Дежурный реаниматолог, опасливо поглядывая, вносит пластмассовый поднос. На подносе литровая банка, два стакана и блюдце с нарезанными огурцами. Гуревич берет поднос, ставит на свою табуретку и выходит. Дверь в предоперационную остается открытой. Зек недовольно смотрит на собравшийся в коридоре персонал клиники: "Вы чо, в натуре? Чо театр? Чо не ясно? Не, ну в натуре!"
Затем зек берет с подноса банку и в своих грязнючих ботинках идет в стерильную зону операционной. Дежурная бригада заглядывает в дверь. Зек: "Не, ну вы чо, в натуре?! Щас мОзги вышибу!"
С этими словами зек захлопывает двери в операционную, да и ни у кого уже нет особого желания смотреть, что там происходит. Проходит минуты три-четыре. Дежурная бригада начинает волноваться. В основном теоретические предположения крутятся вокруг шкафов с медикаментами группы А. Наверное зечара их уже разгромил и морфином колется. Или выбил окно и смылся со всем запасом наркотиков. Делать нечего - майор Гуревич, как дежурный хирург, подкрадывается к дверям и чуть приоткрывает одну створку.
Голос Гуревича в момент становится властным голосом ответственного хирурга: "Санитарка, приберите. Вынести все и быстро дезинфицировать пол!
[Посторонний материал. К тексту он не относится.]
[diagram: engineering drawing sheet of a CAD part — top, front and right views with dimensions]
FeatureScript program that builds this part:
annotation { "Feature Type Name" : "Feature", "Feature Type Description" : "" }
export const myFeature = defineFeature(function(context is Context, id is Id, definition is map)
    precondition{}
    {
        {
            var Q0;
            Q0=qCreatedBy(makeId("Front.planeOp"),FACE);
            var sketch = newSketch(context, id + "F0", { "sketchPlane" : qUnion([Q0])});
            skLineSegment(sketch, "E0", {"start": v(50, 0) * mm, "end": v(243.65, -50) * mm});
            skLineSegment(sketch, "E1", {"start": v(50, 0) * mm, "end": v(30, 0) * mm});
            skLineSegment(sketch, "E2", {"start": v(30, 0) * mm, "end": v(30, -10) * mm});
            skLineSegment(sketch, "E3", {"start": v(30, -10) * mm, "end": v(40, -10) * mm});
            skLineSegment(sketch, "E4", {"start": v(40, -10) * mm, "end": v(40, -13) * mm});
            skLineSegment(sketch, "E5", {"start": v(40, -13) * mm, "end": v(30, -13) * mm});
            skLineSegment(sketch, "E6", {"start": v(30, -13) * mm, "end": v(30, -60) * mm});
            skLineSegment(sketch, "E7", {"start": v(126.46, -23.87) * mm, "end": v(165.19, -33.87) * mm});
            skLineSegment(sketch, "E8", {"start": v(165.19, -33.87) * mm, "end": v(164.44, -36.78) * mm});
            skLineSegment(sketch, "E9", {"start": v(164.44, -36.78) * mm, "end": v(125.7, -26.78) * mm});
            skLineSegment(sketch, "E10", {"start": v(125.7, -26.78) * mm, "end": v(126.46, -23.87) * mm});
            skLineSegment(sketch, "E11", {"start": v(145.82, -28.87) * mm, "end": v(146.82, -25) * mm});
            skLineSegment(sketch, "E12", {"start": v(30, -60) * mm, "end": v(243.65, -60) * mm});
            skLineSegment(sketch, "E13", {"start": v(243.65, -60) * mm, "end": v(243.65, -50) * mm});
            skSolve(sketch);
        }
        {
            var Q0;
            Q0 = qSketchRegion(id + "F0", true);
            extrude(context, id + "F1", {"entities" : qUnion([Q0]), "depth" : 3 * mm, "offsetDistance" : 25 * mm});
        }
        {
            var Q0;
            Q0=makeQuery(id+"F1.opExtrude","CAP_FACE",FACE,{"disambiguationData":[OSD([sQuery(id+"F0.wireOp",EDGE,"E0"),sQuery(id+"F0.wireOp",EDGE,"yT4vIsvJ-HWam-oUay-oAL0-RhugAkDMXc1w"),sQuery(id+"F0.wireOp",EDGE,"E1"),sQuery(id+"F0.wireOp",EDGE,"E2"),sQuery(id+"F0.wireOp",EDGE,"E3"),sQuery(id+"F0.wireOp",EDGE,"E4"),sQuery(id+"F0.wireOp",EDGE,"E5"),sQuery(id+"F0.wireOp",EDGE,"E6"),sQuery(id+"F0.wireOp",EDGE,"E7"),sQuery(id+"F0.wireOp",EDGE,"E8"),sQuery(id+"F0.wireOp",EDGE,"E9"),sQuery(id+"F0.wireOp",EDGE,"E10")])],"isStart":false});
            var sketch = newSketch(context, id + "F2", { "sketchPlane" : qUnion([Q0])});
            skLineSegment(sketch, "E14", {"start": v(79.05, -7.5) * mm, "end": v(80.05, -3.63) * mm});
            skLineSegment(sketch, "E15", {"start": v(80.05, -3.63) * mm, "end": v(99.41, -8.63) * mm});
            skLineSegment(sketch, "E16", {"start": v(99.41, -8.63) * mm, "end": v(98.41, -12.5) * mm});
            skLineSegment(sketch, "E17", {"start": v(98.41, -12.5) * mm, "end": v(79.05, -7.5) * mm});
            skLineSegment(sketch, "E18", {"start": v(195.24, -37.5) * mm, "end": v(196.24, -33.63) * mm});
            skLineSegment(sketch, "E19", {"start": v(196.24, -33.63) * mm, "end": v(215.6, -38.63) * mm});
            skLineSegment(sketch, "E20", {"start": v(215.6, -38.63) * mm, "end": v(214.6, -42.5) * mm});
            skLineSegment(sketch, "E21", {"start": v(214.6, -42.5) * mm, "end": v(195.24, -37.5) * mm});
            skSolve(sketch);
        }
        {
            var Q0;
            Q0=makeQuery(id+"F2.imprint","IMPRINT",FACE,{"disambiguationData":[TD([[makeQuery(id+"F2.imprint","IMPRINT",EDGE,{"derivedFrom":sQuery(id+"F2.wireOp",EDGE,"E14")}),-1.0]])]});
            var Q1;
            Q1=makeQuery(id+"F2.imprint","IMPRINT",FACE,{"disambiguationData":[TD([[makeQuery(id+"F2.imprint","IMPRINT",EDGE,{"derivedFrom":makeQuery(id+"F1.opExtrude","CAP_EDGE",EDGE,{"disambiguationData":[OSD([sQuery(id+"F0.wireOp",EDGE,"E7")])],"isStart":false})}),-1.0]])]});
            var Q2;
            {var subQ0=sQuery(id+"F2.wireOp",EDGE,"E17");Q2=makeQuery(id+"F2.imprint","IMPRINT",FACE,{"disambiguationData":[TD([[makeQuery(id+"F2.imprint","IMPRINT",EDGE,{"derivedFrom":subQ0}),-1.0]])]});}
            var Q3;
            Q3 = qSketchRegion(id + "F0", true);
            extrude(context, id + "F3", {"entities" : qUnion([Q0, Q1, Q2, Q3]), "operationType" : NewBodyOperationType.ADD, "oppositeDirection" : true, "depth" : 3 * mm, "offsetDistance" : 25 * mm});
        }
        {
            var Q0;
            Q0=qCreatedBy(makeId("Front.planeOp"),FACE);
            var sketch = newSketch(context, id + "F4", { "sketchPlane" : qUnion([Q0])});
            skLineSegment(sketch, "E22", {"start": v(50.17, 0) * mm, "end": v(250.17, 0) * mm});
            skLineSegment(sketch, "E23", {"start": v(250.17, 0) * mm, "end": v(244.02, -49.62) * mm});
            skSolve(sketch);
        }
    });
Бригада - мыться. Пенетрационное ранение правой почки, кровопотеря. Сестра, быстро кровь на группу и кровь на гематокрит!"
Мы вваливаемся в предоперационную. Сквозь распахнутые двери стерильной зоны нам предстает следующая картина: на операционном столе на животе лежит абсолютно голый зек. Вся его одежда аккуратно сложена на полу, и венчают эту кучку его громадные грязные ботинки. Рядом стоит литровая банка, почти до краев наполненная кровью. Зек медленно поворачивает голову: "Друганы, режьте меня!" А затем обращается персонально к майору Гуревичу: "Слышь, братан! Ты же свой, паря, не надо письмо мамане. Спаси, бля буду, век воли не видать. Да я за тебя везде впишуся, бля буду! Спаси, братан!!!"
Операция прошла успешно. Но это мелочи, главное - индивидуальный подход к больному!